Without any images, write the data out exactly as it appears.

EXTRACTED MATERIAL Start Marker

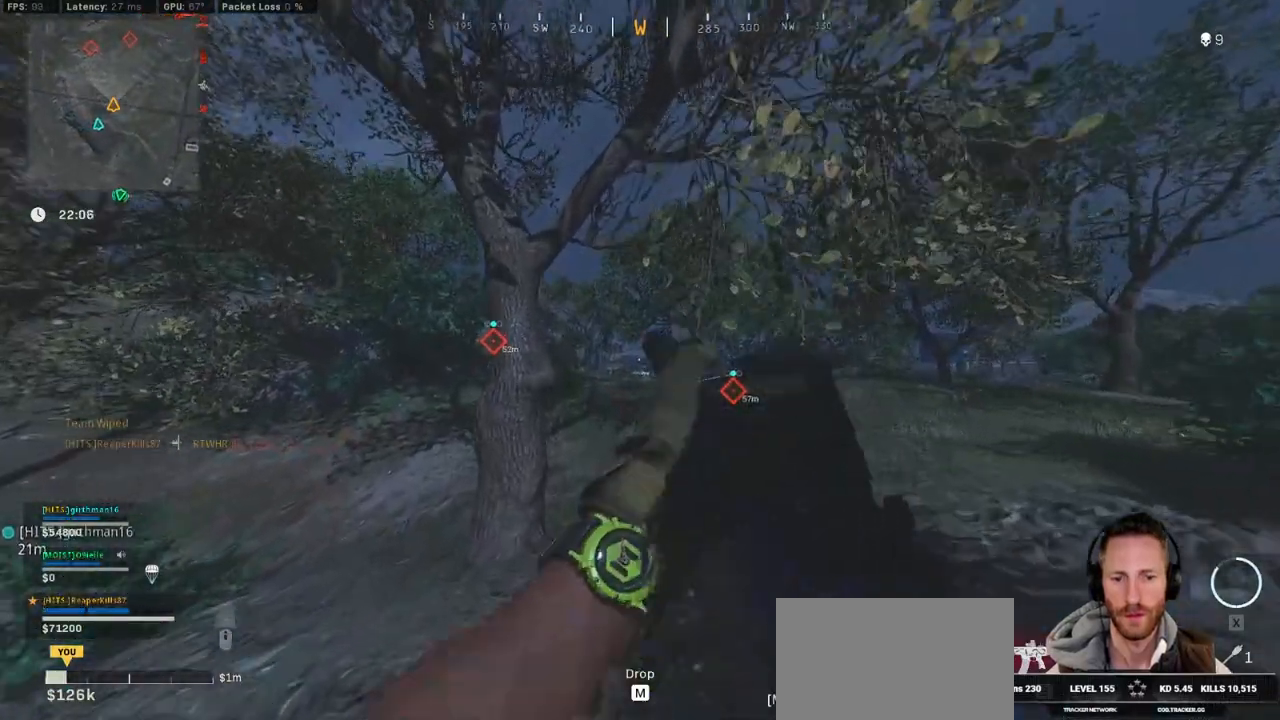
{"keys": ["w"], "mouse": [], "events": [[50, "a", "up"], [417, "c", "down"], [467, "c", "up"], [500, "shift", "up"]]}
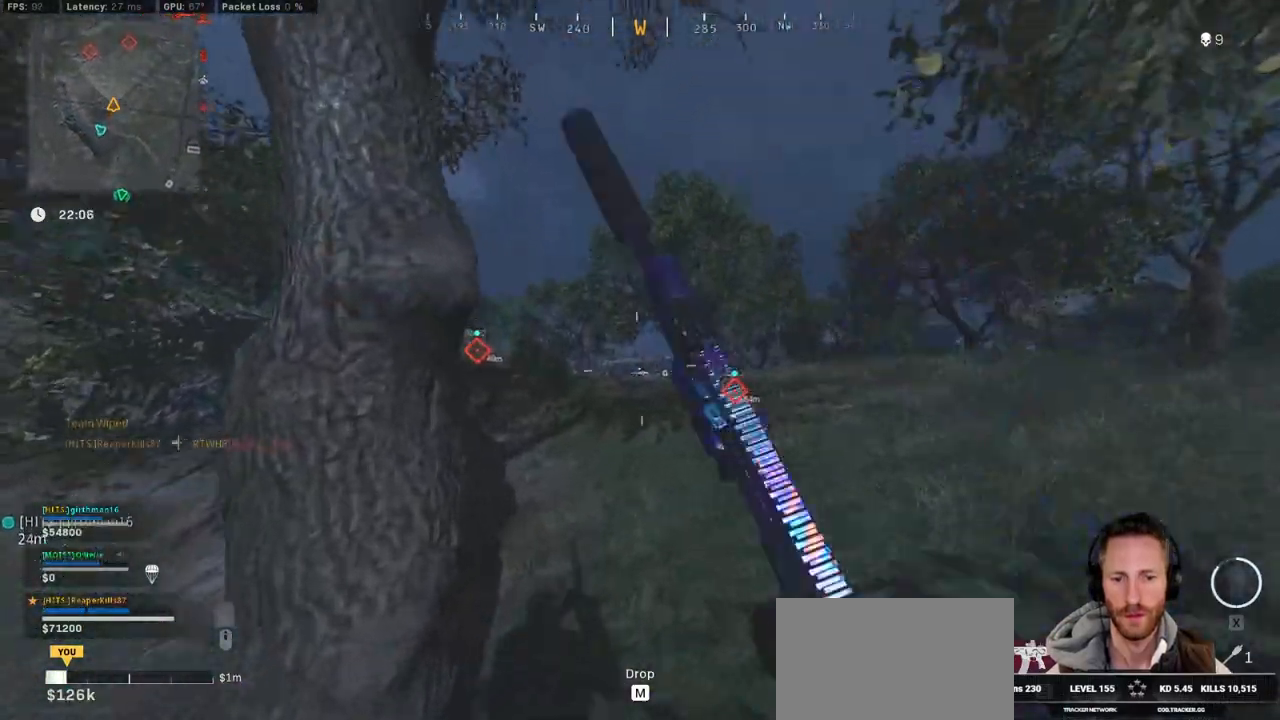
{"keys": ["a", "shift", "w"], "mouse": [], "events": [[67, "c", "down"], [133, "space", "down"], [167, "shift", "down"], [183, "c", "up"], [200, "a", "down"], [233, "space", "up"]]}
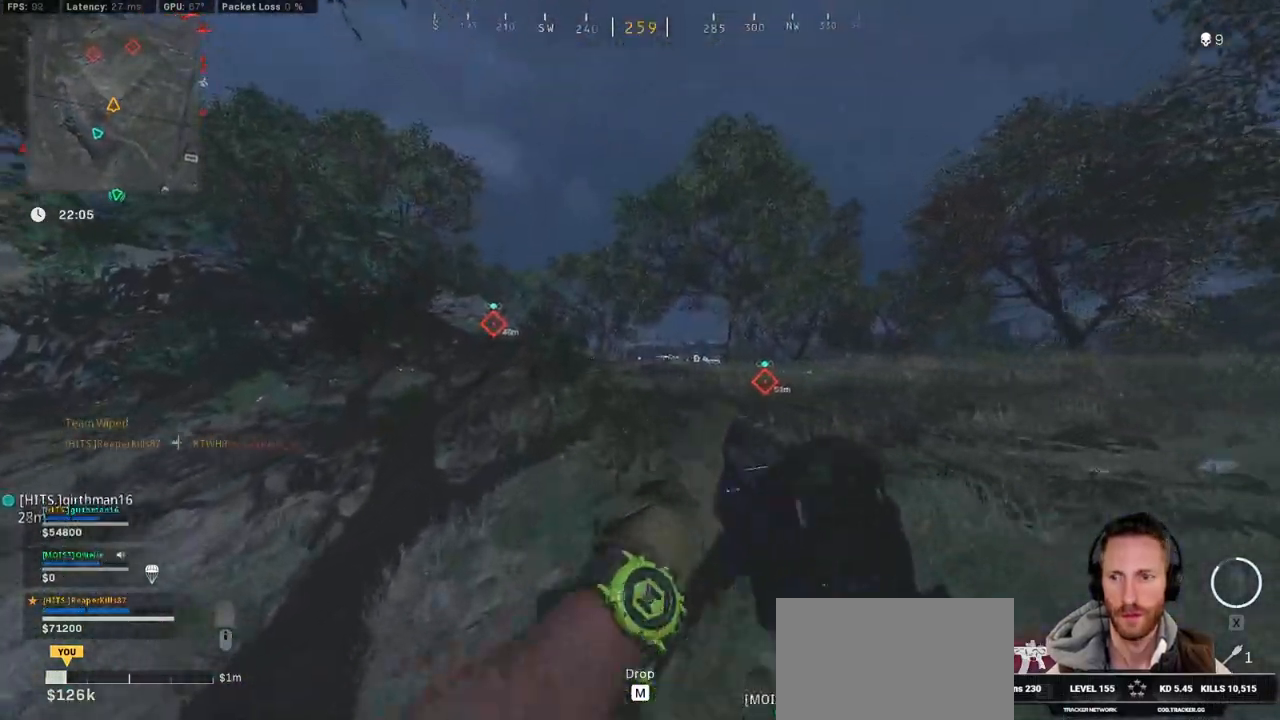
{"keys": ["a", "w"], "mouse": [], "events": [[300, "space", "down"], [350, "shift", "up"], [450, "space", "up"]]}
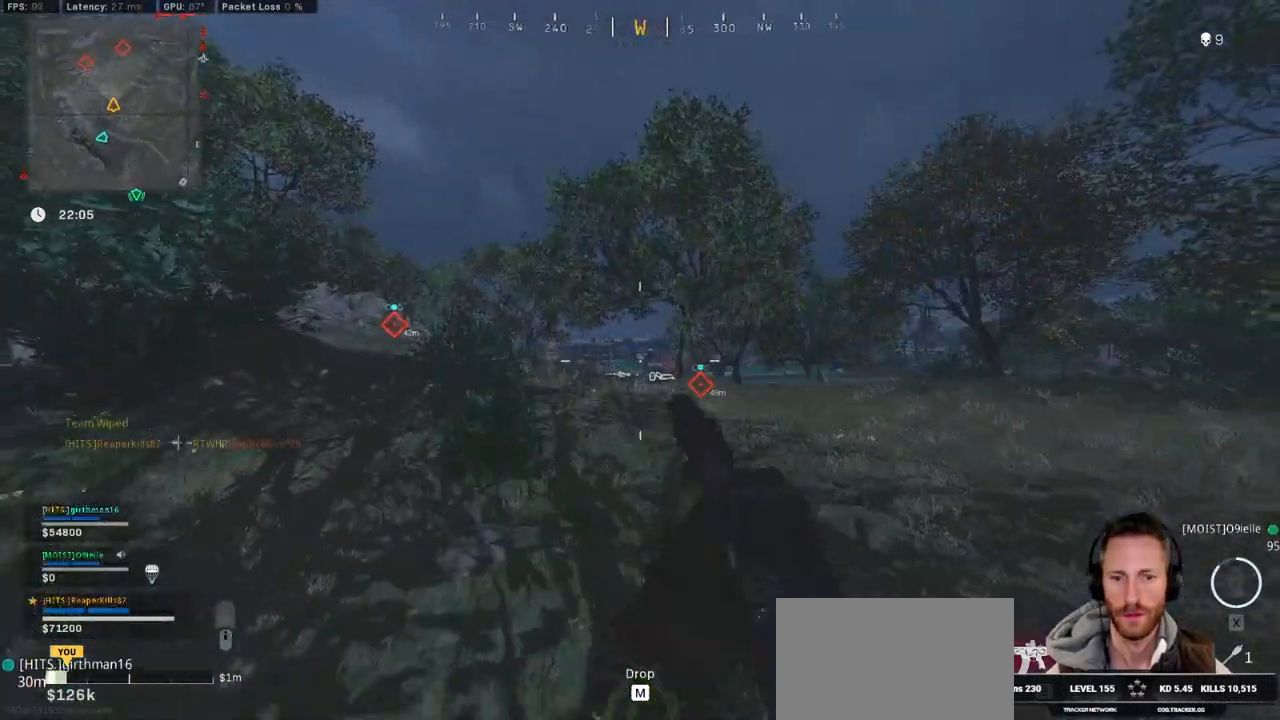
{"keys": ["a", "shift", "w"], "mouse": [], "events": [[300, "shift", "down"]]}
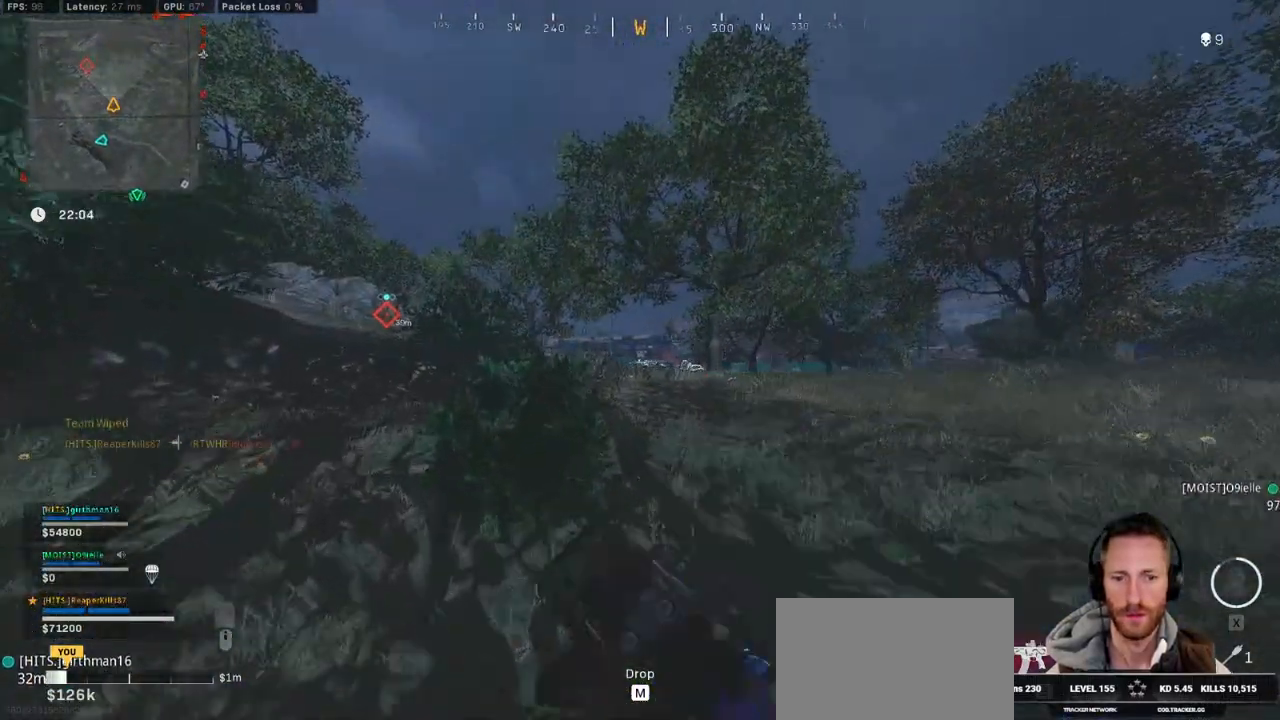
{"keys": ["a", "shift", "space", "w"], "mouse": [], "events": [[417, "space", "down"]]}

EXTRACTED MATERIAL End Marker

SOLUTION FOR THIS EXERCISE:
{"keys": ["w"], "mouse": [], "events": [[50, "a", "up"], [417, "c", "down"], [467, "c", "up"], [500, "shift", "up"]]}
{"keys": ["a", "shift", "w"], "mouse": [], "events": [[67, "c", "down"], [133, "space", "down"], [167, "shift", "down"], [183, "c", "up"], [200, "a", "down"], [233, "space", "up"]]}
{"keys": ["a", "w"], "mouse": [], "events": [[300, "space", "down"], [350, "shift", "up"], [450, "space", "up"]]}
{"keys": ["a", "shift", "w"], "mouse": [], "events": [[300, "shift", "down"]]}
{"keys": ["a", "shift", "space", "w"], "mouse": [], "events": [[417, "space", "down"]]}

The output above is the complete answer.